With increased cyberattacks against organisations’ supply chains, the Board of Cyber has interviewed several companies to understand better their handling of third-party cyber risks regarding suppliers, the tools at their disposal, their methods and their current expectations.

Faster digital transformation means that organisations are becoming more and more exposed to cyber risks. At the same time, they are relying more and more on suppliers and subcontractors, and are increasing their third-party risks. Attacks are increasingly being made on organisations’ supply chains: when an organisation is attacked, an average of 150 businesses are endangered because of the knock-on effect.

Board of Cyber’s first White Paper presents an exclusive survey carried out among the Chief Information Security Officers (CISOs) and Directors of Cyber Security of about 30 companies, 18 of which handle over 1,000 suppliers. These companies rank among the world leaders in their sectors: Energy, Transport, Construction industry, Chemical industry, Retail, Services, and Luxury. 

It transpires that 49% of the companies surveyed regard third-party cyber risk as “very high”, and 41% regard it as “high”. However, although 90% of the companies are highly concerned by the risk, it is only followed up by one out of two boards of directors (48%). Regulatory pressure should increase awareness: 52% of companies surveyed will be modifying their approach to third-party risk as part of the new NIS2 and DORA regulations.

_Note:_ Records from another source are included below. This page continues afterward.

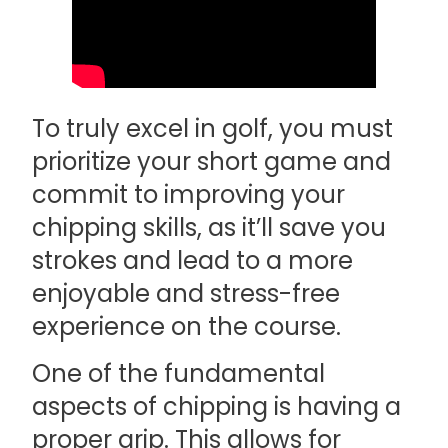
To truly excel in golf, you must
prioritize your short game and
commit to improving your
chipping skills, as it’ll save you
strokes and lead to a more
enjoyable and stress-free
experience on the course.
One of the fundamental
aspects of chipping is having a
proper grip. This allows for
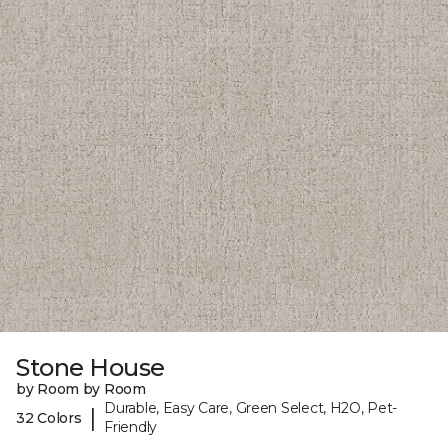
Stone House
by Room by Room
Durable, Easy Care, Green Select, H2O, Pet-
|
32 Colors
Friendly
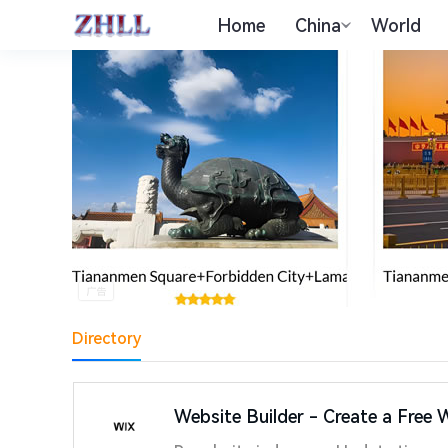
Home
China
World
Directory
Website Builder - Create a Free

The Board of Cyber has also attempted to identify obstacles to third-party risk management. These are quite clear: the lack of time and procedures for taking on a heavy and costly workload, the difficulty for certain suppliers to make the necessary investment and, more generally, a lack of cyber maturity on the part of certain suppliers, which means that a considerable amount of instruction must come from those who place orders. 

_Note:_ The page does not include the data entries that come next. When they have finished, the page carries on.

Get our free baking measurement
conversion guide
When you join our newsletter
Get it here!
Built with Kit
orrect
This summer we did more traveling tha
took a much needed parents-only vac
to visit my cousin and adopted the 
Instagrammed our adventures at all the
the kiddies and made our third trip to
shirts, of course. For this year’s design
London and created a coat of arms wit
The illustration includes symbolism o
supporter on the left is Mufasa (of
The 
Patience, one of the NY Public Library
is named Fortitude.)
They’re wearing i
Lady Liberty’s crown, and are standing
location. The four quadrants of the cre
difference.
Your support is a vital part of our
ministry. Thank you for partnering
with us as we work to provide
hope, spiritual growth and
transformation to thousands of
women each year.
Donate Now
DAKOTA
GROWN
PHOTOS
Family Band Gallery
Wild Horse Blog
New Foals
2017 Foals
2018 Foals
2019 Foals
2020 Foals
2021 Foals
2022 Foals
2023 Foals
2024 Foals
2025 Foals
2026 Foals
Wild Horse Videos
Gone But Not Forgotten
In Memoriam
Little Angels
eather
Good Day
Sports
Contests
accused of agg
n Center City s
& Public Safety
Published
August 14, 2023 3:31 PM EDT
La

The survey also analyses the many methods and tools organisations use to deal with third-party risk regarding suppliers. Although they often combine plans for guaranteeing security with measures for audit and risk analysis, the CISOs express a certain dissatisfaction and would like to see new solutions, like cyber ranking and automated measures. 

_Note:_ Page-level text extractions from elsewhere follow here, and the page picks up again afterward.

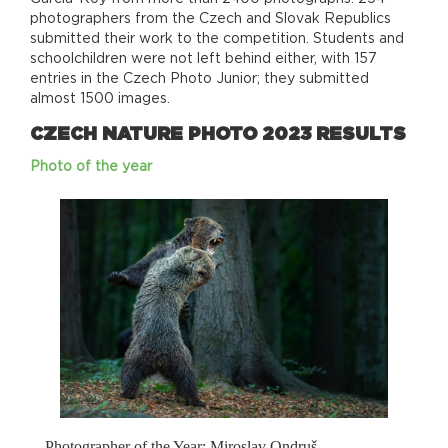
photographers from the Czech and Slovak Republics
submitted their work to the competition. Students and
schoolchildren were not left behind either, with 157
entries in the Czech Photo Junior; they submitted
almost 1500 images.
CZECH NATURE PHOTO 2023 RESULTS
Photo of the year
Photographer of the Year: Miroslav Ondruš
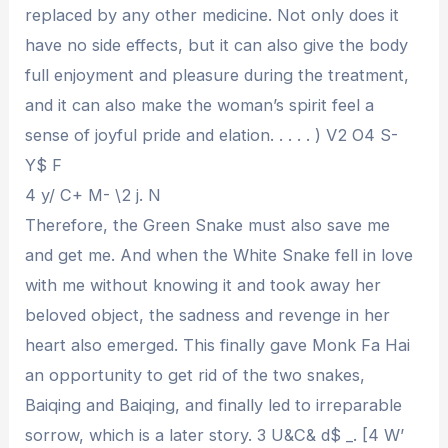
replaced by any other medicine. Not only does it
have no side effects, but it can also give the body
full enjoyment and pleasure during the treatment,
and it can also make the woman’s spirit feel a
sense of joyful pride and elation. . . . . ) V2 O4 S-
Y$ F
4 y/ C+ M- \2 j. N
Therefore, the Green Snake must also save me
and get me. And when the White Snake fell in love
with me without knowing it and took away her
beloved object, the sadness and revenge in her
heart also emerged. This finally gave Monk Fa Hai
an opportunity to get rid of the two snakes,
Baiqing and Baiqing, and finally led to irreparable
sorrow, which is a later story. 3 U&C& d$ _. [4 W’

“Increasing geopolitical risks and their economic consequences must bring organisations to realise that cyber risks must get priority treatment. With regard to third-party risks, a global, holistic approach is needed. This White Paper shows that companies want rationalisation and automation to make up for the lack of time and means, and the very varied levels of cyber maturity of subcontractors.” said Luc DECLERCK, Managing director de Board of Cyber.